(Data extracted from a collection)
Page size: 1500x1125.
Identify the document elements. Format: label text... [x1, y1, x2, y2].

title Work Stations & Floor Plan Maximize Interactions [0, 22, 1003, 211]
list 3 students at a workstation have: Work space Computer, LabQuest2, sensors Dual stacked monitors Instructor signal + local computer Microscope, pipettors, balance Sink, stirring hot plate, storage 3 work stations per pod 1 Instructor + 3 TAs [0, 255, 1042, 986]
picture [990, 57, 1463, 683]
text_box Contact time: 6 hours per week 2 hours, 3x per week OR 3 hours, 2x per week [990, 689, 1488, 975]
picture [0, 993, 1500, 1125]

Job:
Output the records in full. Match them exactly.

Result for this task:
Page size: 1500x1125.
Identify the document elements. Format: label text... [x1, y1, x2, y2].

title Work Stations & Floor Plan Maximize Interactions [0, 22, 1003, 211]
list 3 students at a workstation have: Work space Computer, LabQuest2, sensors Dual stacked monitors Instructor signal + local computer Microscope, pipettors, balance Sink, stirring hot plate, storage 3 work stations per pod 1 Instructor + 3 TAs [0, 255, 1042, 986]
picture [990, 57, 1463, 683]
text_box Contact time: 6 hours per week 2 hours, 3x per week OR 3 hours, 2x per week [990, 689, 1488, 975]
picture [0, 993, 1500, 1125]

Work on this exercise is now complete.